What you should do:
Each line of the data below should be restated exactly, with images left out.

-- Available data follows --

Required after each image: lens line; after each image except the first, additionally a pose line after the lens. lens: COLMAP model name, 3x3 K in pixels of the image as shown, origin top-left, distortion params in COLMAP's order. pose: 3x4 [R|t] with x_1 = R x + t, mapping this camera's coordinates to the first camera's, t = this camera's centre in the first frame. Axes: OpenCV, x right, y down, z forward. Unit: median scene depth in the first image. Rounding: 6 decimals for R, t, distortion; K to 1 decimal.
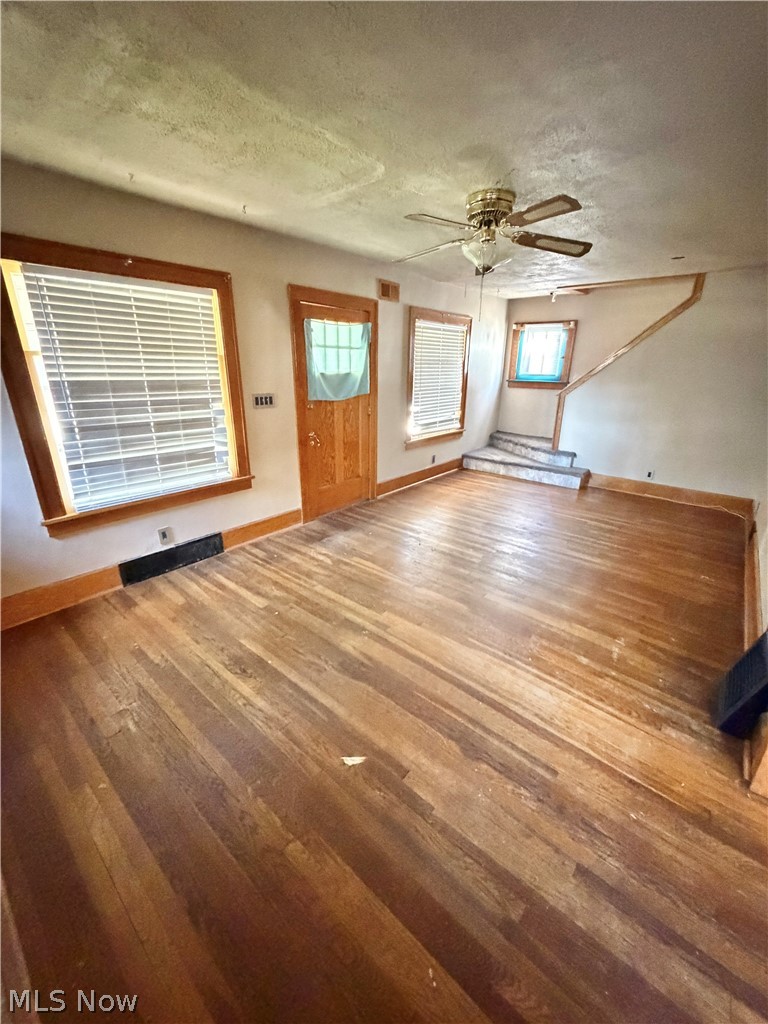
lens RADIAL K [[410.8, 0, 382.4], [0, 410.8, 511.2], [0, 0, 1]] dist [-0.003740, 0.000803]
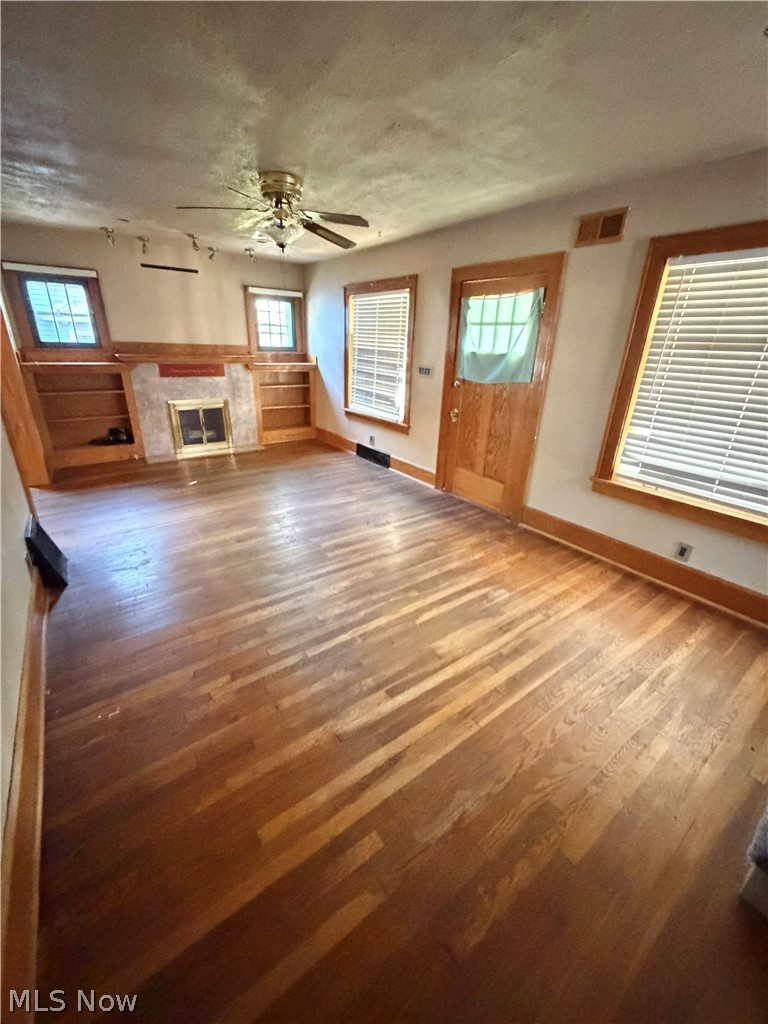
lens RADIAL K [[410.8, 0, 384.4], [0, 410.8, 505.6], [0, 0, 1]] dist [-0.003740, 0.000803]
pose [[-0.233870, 0.347388, -0.908090, 0.954878], [-0.360528, 0.836420, 0.412821, -0.375275], [0.902953, 0.423938, -0.070370, 1.083426]]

-- Available data concluded --

Expected output:
Required after each image: lens line; after each image except the first, additionally a pose line after the lens. lens: COLMAP model name, 3x3 K in pixels of the image as shown, origin top-left, distortion params in COLMAP's order. pose: 3x4 [R|t] with x_1 = R x + t, mapping this camera's coordinates to the first camera's, t = this camera's centre in the first frame. Axes: OpenCV, x right, y down, z forward. Unit: median scene depth in the first image. Rounding: 6 decimals for R, t, distortion; K to 1 decimal.
lens RADIAL K [[410.8, 0, 382.4], [0, 410.8, 511.2], [0, 0, 1]] dist [-0.003740, 0.000803]
lens RADIAL K [[410.8, 0, 384.4], [0, 410.8, 505.6], [0, 0, 1]] dist [-0.003740, 0.000803]
pose [[-0.233870, 0.347388, -0.908090, 0.954878], [-0.360528, 0.836420, 0.412821, -0.375275], [0.902953, 0.423938, -0.070370, 1.083426]]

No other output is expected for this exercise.